Data Warehouse Basics

Your e-commerce platform’s production PostgreSQL database handles 10,000 transactions per second. The analytics team wants to run a query: “What was the total revenue per product category per region for the last 12 months, broken down by week?” This query joins the orders table (2 billion rows) with products (500K rows), users (50M rows), and regions (200 rows), then groups by three dimensions and aggregates across 52 weeks. On the production database, this query takes 45 minutes — during which it holds locks, saturates I/O, and slows every checkout transaction. The DBA kills the query. The production database was never designed for this type of workload. You need a separate system optimized for analytical queries — a data warehouse.

OLTP vs OLAP: Two Fundamentally Different Workloads

The core insight: transactional workloads (OLTP) and analytical workloads (OLAP) have opposite access patterns, and a system optimized for one is terrible at the other.

flowchart LR
    subgraph "OLTP (Production DB)"
        O1["`**Access pattern:**
        Read/write single rows by primary key
        INSERT INTO orders VALUES (...)
        SELECT * FROM users WHERE id = 42`"]
    end

    subgraph "OLAP (Data Warehouse)"
        O2["`**Access pattern:**
        Scan millions of rows, aggregate columns
        SELECT region, SUM(revenue)
        FROM orders
        WHERE date BETWEEN ... GROUP BY region`"]
    end
PropertyOLTP (PostgreSQL, MySQL)OLAP (Snowflake, BigQuery, Redshift)
Primary operationINSERT, UPDATE, DELETE single rowsSELECT with aggregations over millions of rows
Query patternPoint lookups by primary key, small range scansFull table scans, joins across large tables, GROUP BY
Rows per query1–100Millions–billions
Columns per queryAll columns of the row (SELECT *)3–10 columns out of 50+ (SELECT revenue, region, date)
ConcurrencyThousands of short transactions/secondTens of complex queries running for seconds–minutes
Latency target< 10ms per querySeconds to minutes per query (acceptable for analytics)
Data freshnessReal-time (current state)Hours old (loaded via ETL/ELT)
Storage formatRow-oriented (entire row stored together)Column-oriented (each column stored separately)
IndexesB-tree, hash (essential for point lookups)Minimal — full column scans are the norm
SchemaNormalized (3NF — minimize redundancy)Denormalized (star/snowflake — minimize joins)

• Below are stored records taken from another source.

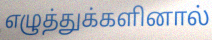
எழுத்துக்களினால்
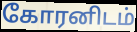
கோரனிடம்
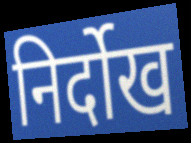
निर्दोख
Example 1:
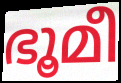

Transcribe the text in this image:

ഭൂമീ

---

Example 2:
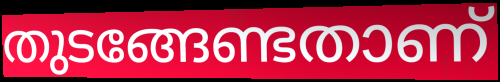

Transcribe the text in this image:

തുടങ്ങേണ്ടതാണ്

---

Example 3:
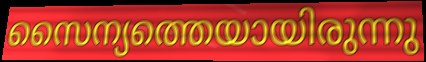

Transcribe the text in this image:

സൈന്യത്തെയായിരുന്നു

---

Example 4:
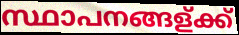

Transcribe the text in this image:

സ്ഥാപനങ്ങള്ക്ക്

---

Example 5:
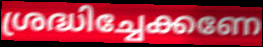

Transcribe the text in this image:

ശ്രദ്ധിച്ചേക്കണേ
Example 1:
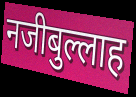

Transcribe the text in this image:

नजीबुल्लाह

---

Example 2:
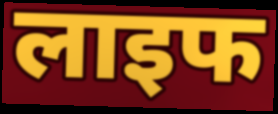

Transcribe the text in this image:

लाइफ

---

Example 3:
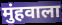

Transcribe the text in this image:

मुंहवाला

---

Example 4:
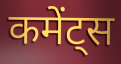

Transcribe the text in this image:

कमेंट्स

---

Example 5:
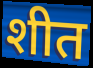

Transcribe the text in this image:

शीत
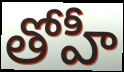
తోహీ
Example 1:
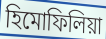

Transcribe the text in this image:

হিমোফিলিয়া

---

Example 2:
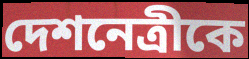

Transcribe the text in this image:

দেশনেত্রীকে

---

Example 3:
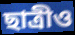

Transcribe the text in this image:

ছাত্রীও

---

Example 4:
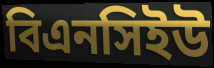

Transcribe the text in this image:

বিএনসিইউ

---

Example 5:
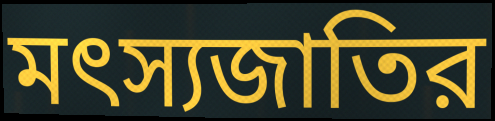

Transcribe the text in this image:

মৎস্যজাতির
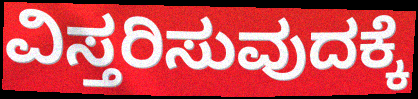
ವಿಸ್ತರಿಸುವುದಕ್ಕೆ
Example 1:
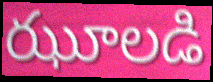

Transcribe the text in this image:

ఝూలడి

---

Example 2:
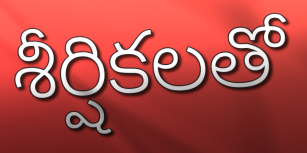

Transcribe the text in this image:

శీర్షికలతో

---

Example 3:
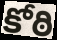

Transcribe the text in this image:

కోఠి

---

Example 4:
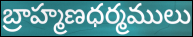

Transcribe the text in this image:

బ్రాహ్మణధర్మములు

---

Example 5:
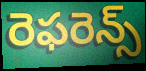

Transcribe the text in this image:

రెఫరెన్స్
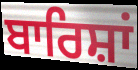
ਬਾਰਿਸ਼ਾਂ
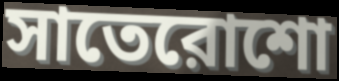
সাতেরোশো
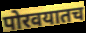
पोरवयातच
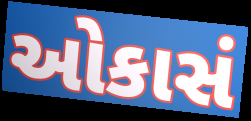
ઓકાસં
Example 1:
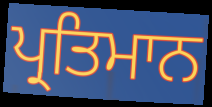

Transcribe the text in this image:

ਪ੍ਰਤਿਮਾਨ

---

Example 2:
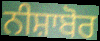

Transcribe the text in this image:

ਨੀਸ਼ਾਬੋਰ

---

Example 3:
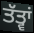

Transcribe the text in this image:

ਤੱਤ੍ਵਾਂ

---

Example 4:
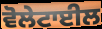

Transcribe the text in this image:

ਵੋਲੇਟਾਈਲ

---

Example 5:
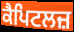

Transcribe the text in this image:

ਕੈਪਿਟਲਜ਼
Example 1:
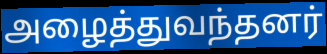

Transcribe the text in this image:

அழைத்துவந்தனர்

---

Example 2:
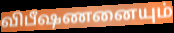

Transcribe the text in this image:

விபீஷணனையும்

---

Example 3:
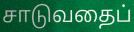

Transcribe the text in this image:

சாடுவதைப்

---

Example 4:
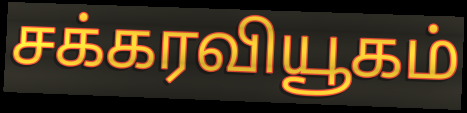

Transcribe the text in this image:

சக்கரவியூகம்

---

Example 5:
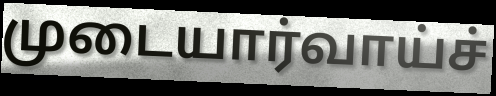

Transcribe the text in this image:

முடையார்வாய்ச்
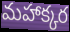
మహాక్కర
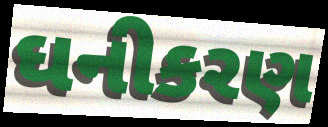
ઘનીકરણ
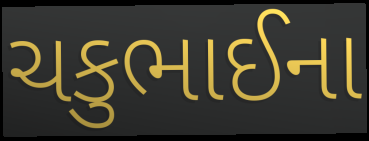
ચકુભાઈના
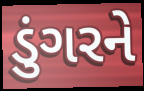
ડુંગરને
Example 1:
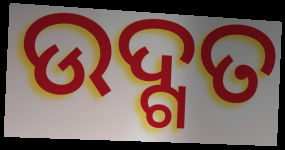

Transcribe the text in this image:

ଉଦ୍ଗତ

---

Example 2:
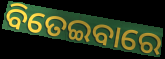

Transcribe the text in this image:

ବିତେଇବାରେ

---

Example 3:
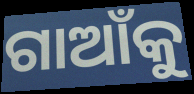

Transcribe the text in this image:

ଗାଆଁକୁ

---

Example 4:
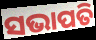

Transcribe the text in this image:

ସଭାପତି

Why You Can’t Use One System for Both

Running an OLAP query on an OLTP database:

  SELECT category, region, DATE_TRUNC('week', order_date), SUM(amount)
  FROM orders
  JOIN products ON orders.product_id = products.id
  JOIN users ON orders.user_id = users.id
  GROUP BY 1, 2, 3
  ORDER BY 4 DESC;

  Problems:
  1. Row storage: reads ALL columns of every order row, even though we only
     need 4 columns → 10× more I/O than necessary
  2. No columnar compression: 2 billion order amounts stored as individual
     8-byte floats → 16 GB just for the amount column
  3. Locks: long-running scan competes with transaction INSERT/UPDATE
  4. Buffer pool pollution: analytics scan evicts hot transactional data from cache
  5. Index useless: no index helps a full-table aggregation scan

Columnar Storage: Why It’s 10–100× Faster for Analytics

The Problem Row Storage Creates for Analytics

In a row-oriented database, an entire row is stored contiguously on disk:

Row storage (PostgreSQL, MySQL):

  Page 1: [order_id=1, user_id=42, product_id=7, amount=49.99, status="shipped", address="123 Main St", ...]
  Page 2: [order_id=2, user_id=18, product_id=3, amount=29.99, status="delivered", address="456 Oak Ave", ...]
  Page 3: [order_id=3, user_id=42, product_id=7, amount=49.99, status="pending", address="123 Main St", ...]

  Query: SELECT SUM(amount) FROM orders
  → Must read EVERY column of EVERY row to extract just the 'amount' column
  → Reads 200 bytes per row when we only need 8 bytes (the amount)
  → 96% of I/O is wasted on columns we don't need

How Columnar Storage Solves This

In a columnar database, each column is stored separately and contiguously:

Columnar storage (Redshift, BigQuery, Parquet):

  File: order_id.col  → [1, 2, 3, 4, 5, 6, ...]        (contiguous int64 values)
  File: user_id.col   → [42, 18, 42, 7, 18, 42, ...]    (contiguous int64 values)
  File: amount.col    → [49.99, 29.99, 49.99, 19.99, ...] (contiguous float64 values)
  File: status.col    → ["shipped", "delivered", "pending", ...]
  File: address.col   → ["123 Main St", "456 Oak Ave", ...]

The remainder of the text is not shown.